GUATEMALA CITY (Reuters) - The uphill struggle of Guatemala’s ruling leftists to field a candidate puts the military establishment on the verge of regaining the presidency just as probes into the country’s brutal civil war begin.
The center-left Union of Hope Party (UNE) may have no candidate at all for September’s election if an appeal by former first lady Sandra Torres fails to overturn a court decision barring her from the presidency.
Already well behind in polls, her absence would nearly guarantee victory for former general Otto Perez, 61, of the right-wing Patriot Party (PP), raising fears that nascent efforts to prosecute military officials for crimes committed during the war will founder.
Nearly a quarter million mostly Mayan villagers died in the 1960-1996 conflict.
Jennifer Harbury, a human rights lawyer, said she expected Perez to obstruct ongoing civil war cases if elected.
“He’ll suggest that the war is over and everyone should get together. But without any justice that’s exactly the same as saying everyone should get together after World War Two without Nuremberg” where Nazis leaders were tried, she said.
UNE hopeful Torres has been the closest rival to Perez in the presidential race, albeit an unpopular one. A June survey by Guatemalan pollster Prodatos showed her lagging the frontrunner with 15.1 percent support to Perez’s 42.5 percent.
Torres’s bid has been in serious doubt since there is a constitutional rule that prevents family members of the president from taking power.
To skirt this, Torres in March tearily announced she had divorced President Alvaro Colom, who by law cannot run for a consecutive term. But a court ruled against her last month and unless her appeal succeeds and her popularity recovers, Perez could win in a first round vote on September 11.
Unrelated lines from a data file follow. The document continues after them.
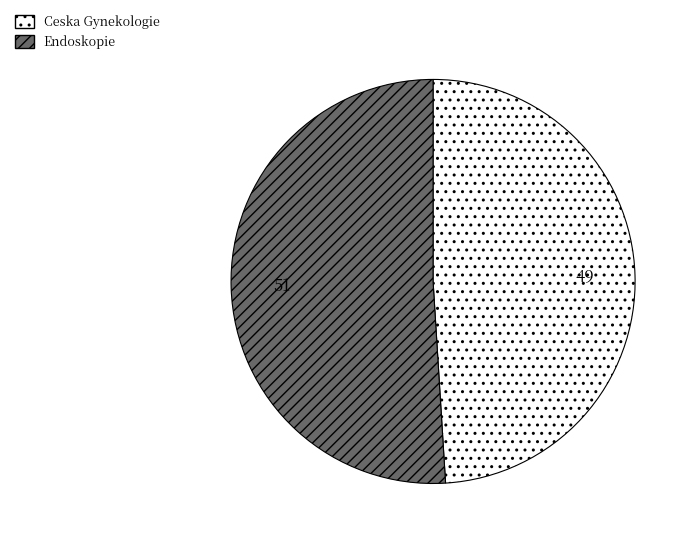

Rank the categories by value from highest to lowest.

Endoskopie, Ceska Gynekologie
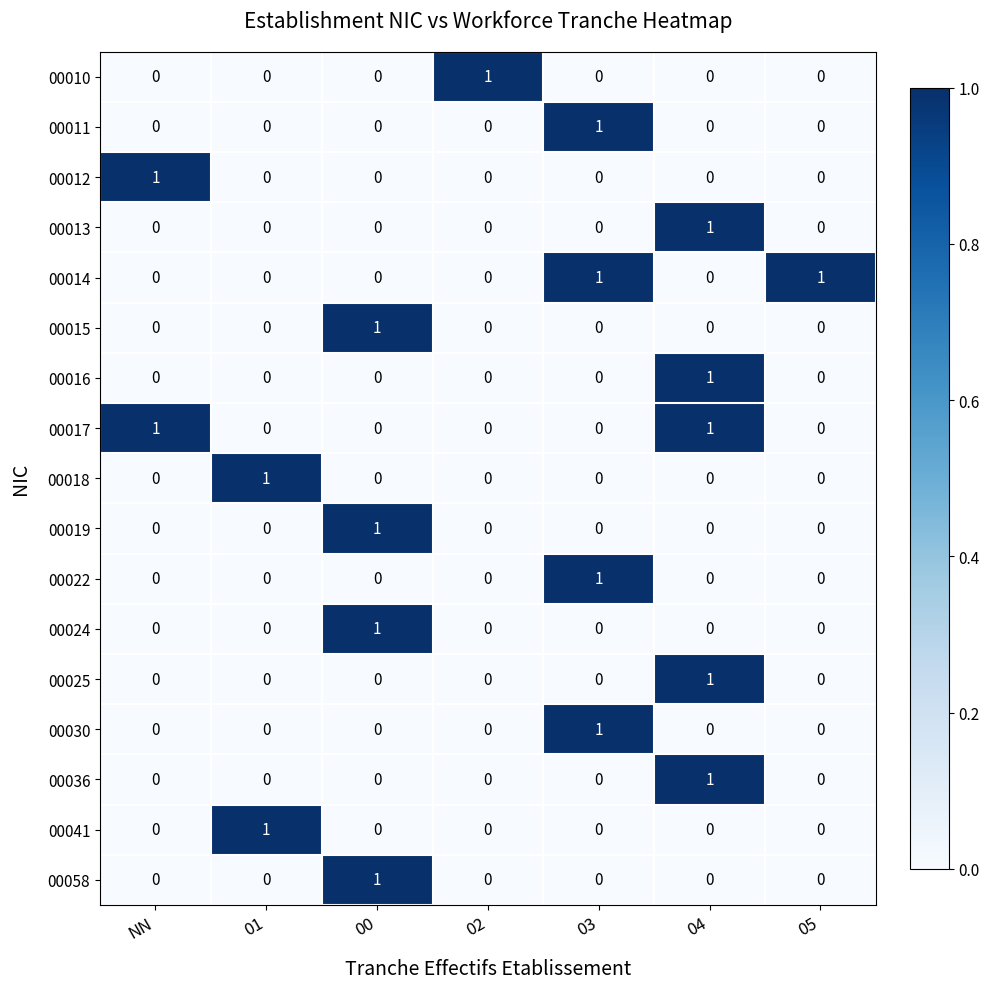

At which category is the sum across all series the highest?

04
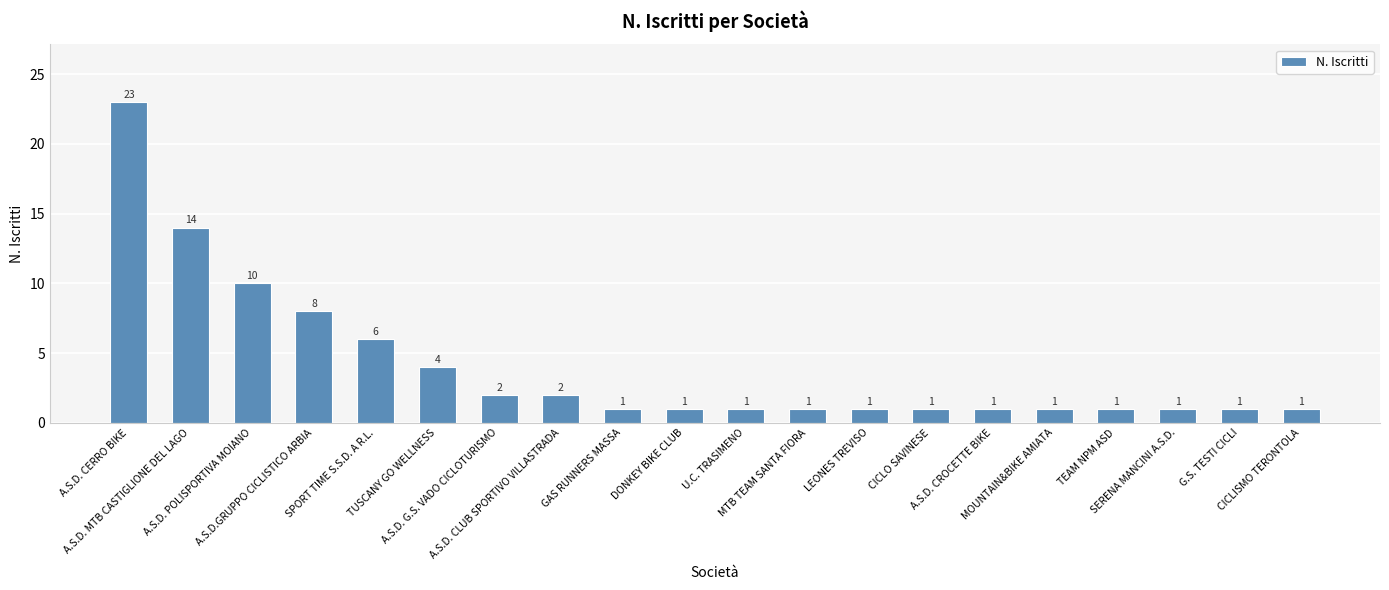

What is the change in value from SPORT TIME S.S.D. A R.L. to GAS RUNNERS MASSA?

-5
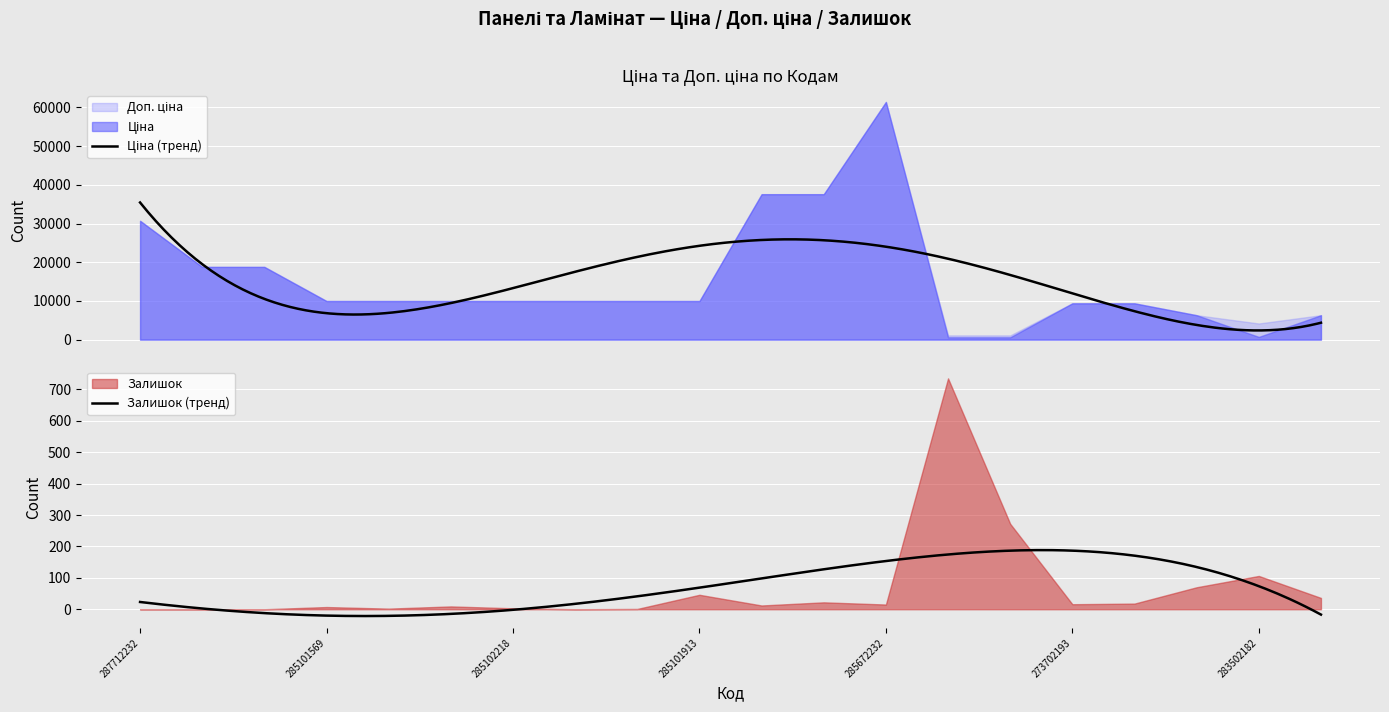

Is the value of Ціна at 285101569 greater than the value of Доп. ціна at 283502182?

Yes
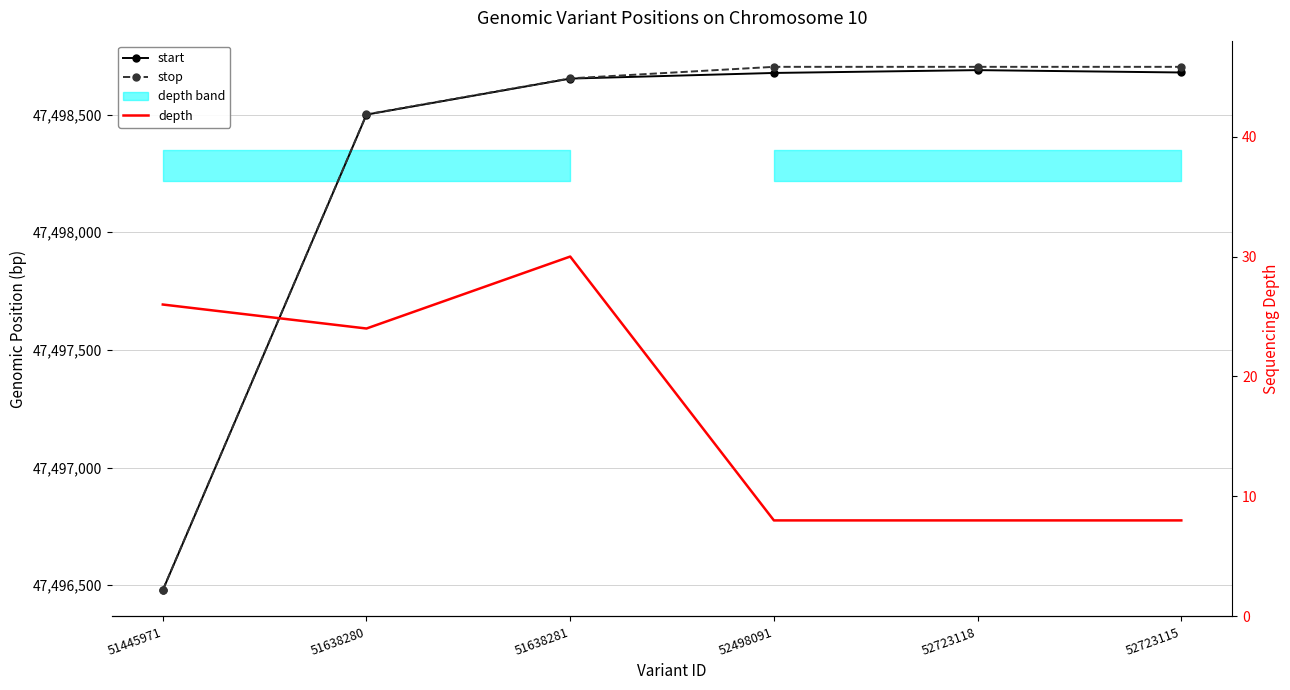

Which has a higher value, 52498091 or 51638281?

52498091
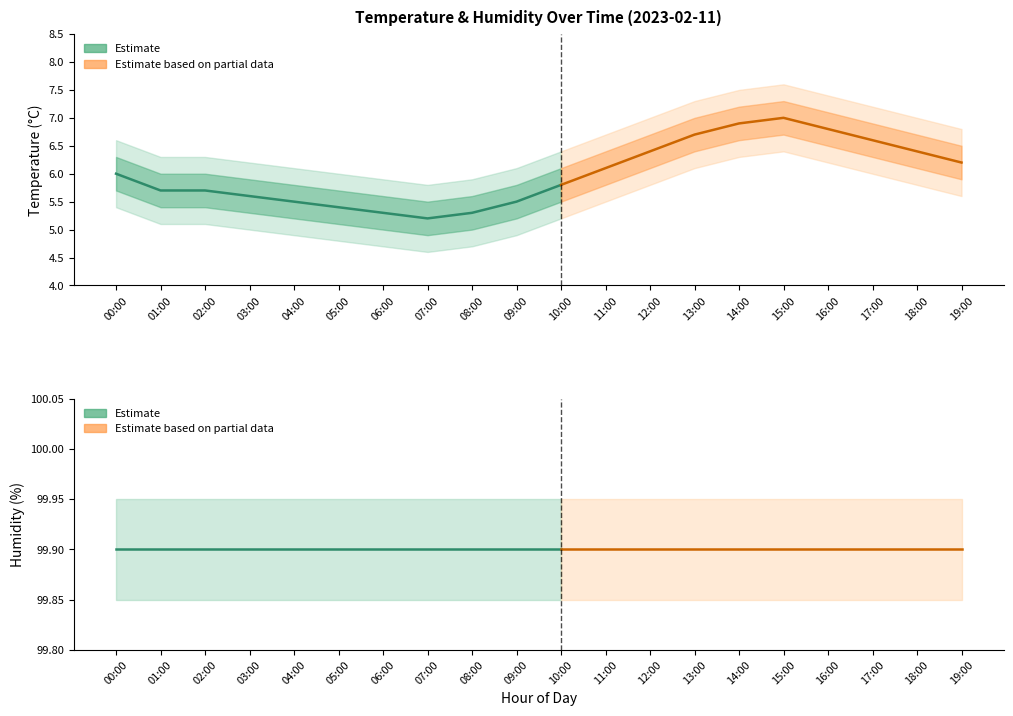

Reading left to right, transcribe all the data shown in this chart.

temperature: 6.0	5.7	5.7	5.6	5.5	5.4	5.3	5.2	5.3	5.5	5.8	6.1	6.4	6.7	6.9	7.0	6.8	6.6	6.4	6.2
humidity: 99.9	99.9	99.9	99.9	99.9	99.9	99.9	99.9	99.9	99.9	99.9	99.9	99.9	99.9	99.9	99.9	99.9	99.9	99.9	99.9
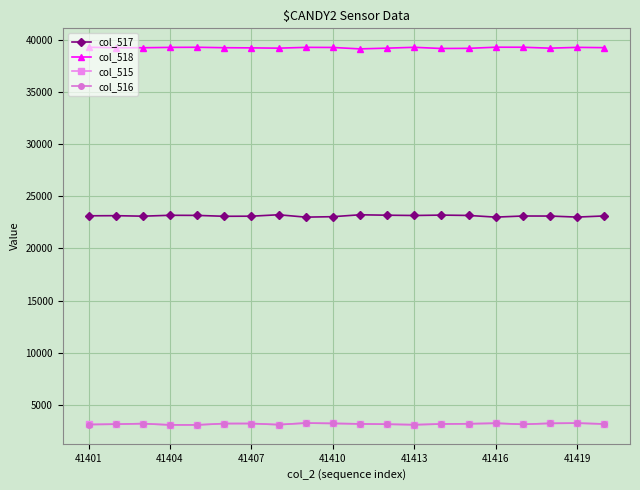

What is the value of the col_518 point at the 9th from the left?

39278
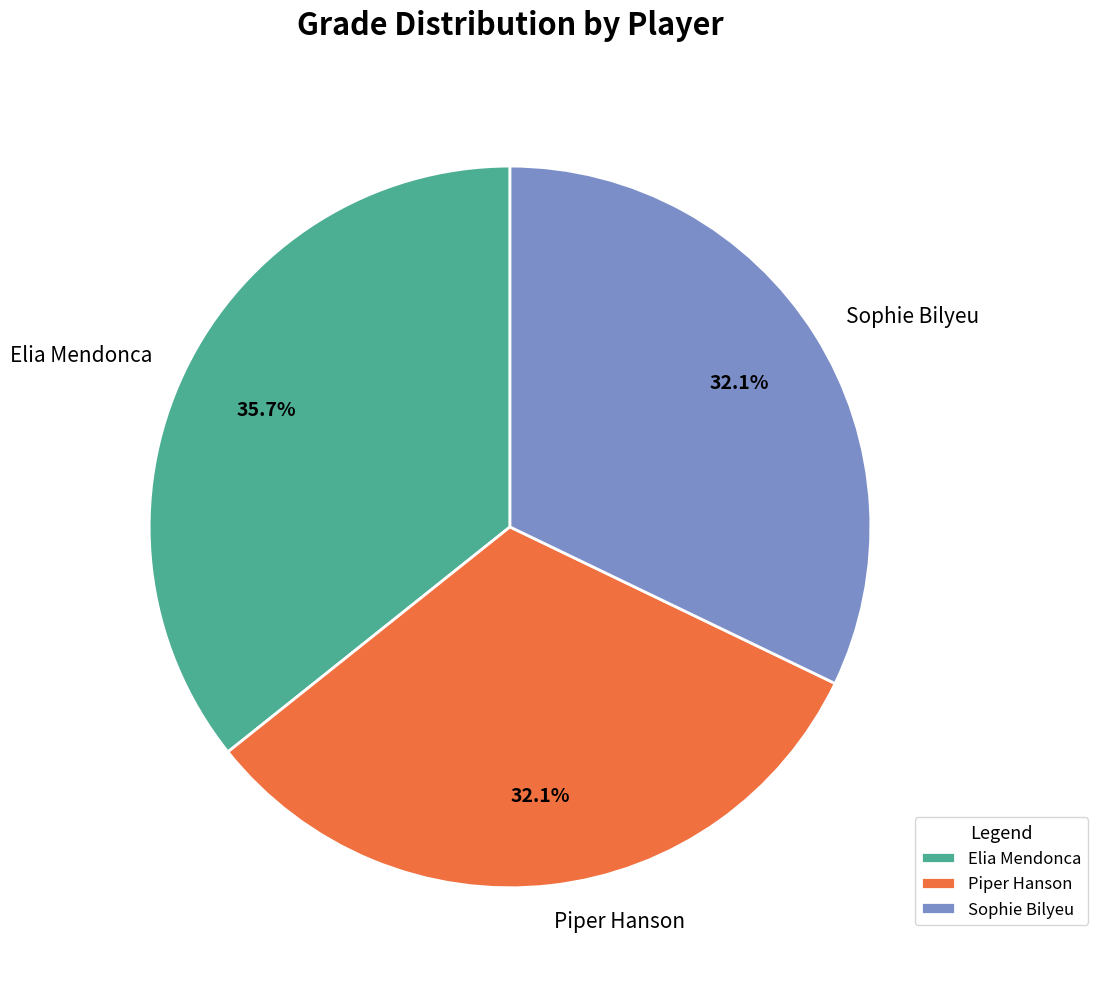

Count the number of slices in the pie.

3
In a country deeply scarred by the army’s role in the civil war, many voters back Perez in the hope he can restore law and order in areas ravaged by violent incursions by Mexican drug gangs.
“Guatemala needs a strong man to govern this country,” said Juan Mancilla, 54, a thrift store owner among thousands of cheering Perez supporters at a recent rally in the capital.
“We’re under attack and he’s the only one offering security. If Perez doesn’t win ... you’ll see how the criminals and drug dealers take control of this country,” he added.
Perez has pledged to act against organized crime in one of Latin America’s most troubled countries with an “iron fist”.
Colom’s government denies crime is growing in Guatemala, citing a drop in murders to 6,502 in 2010 from 6,948 in 2009. But that is still more than 44 murders per every 100,000 people, nearly nine times the rate in the United States.
Voters are worried about the violence.
In a recent poll, two-thirds of Guatemalans said security was their biggest concern heading into the election.
Mindful of the need to strengthen the army against cartels, Colom has said he would repeal a law passed in 2004 limiting the military budget to 0.33 percent of Guatemala’s GDP. Watchdogs fear the army may exploit this under Perez.
During Guatemala’s civil war, a U.N.-backed truth commission found 85 percent of the rights violations were committed by the military, and after years of prevarication, the government has begun to prosecute implicated officials.
On July 25, four former special forces officers became the first suspects to stand trial for the massacre of over 200 people in the village of Las Dos Erres in late 1982.
Human rights groups say Perez, who served in the army until 1998, was involved in wartime abuses, an accusation he denies.
In July, the Guatemalan indigenous group, Waqib Kej presented a letter to the United Nations accusing Perez of human rights violations in the Quiche region during the war.
Perez has dismissed his detractors.
“If there are accusations, I don’t know about them,” he told the Guatemalan daily Prensa Libre. “I was director of intelligence and my job was to uphold the constitution.”
The war remains a touchy subject in Guatemala.
Although the government in June declassified over 12,000 military documents from 1956-1996, it has kept information secret from 1982-83, the war’s bloodiest phase. Critics say Colom has been reluctant to investigate war crimes.
But some political analysts say Guatemala has enough laws in place to prevent abuses if Perez wins a four-year term.
Violence often plagues elections in Guatemala and death threats against candidates and poll monitors are common, making the outcome uncertain. Several experts also point out that many voters are only backing Perez to keep Torres out.
If Perez does not win 50 percent plus one vote in the first round, a run-off between the top two candidates will be held on November 6. If Torres does not compete, support could potentially coalesce around another centrist or leftist candidate.
However, political analyst Marco Barahona said both Eduardo Suger and Manuel Baldizon, the two other most prominent politicians still in the race, were unlikely to stop Perez.
“We don’t see that Suger or Baldizon have the organization or the resources to capitalize on Torres’ absence,” he said.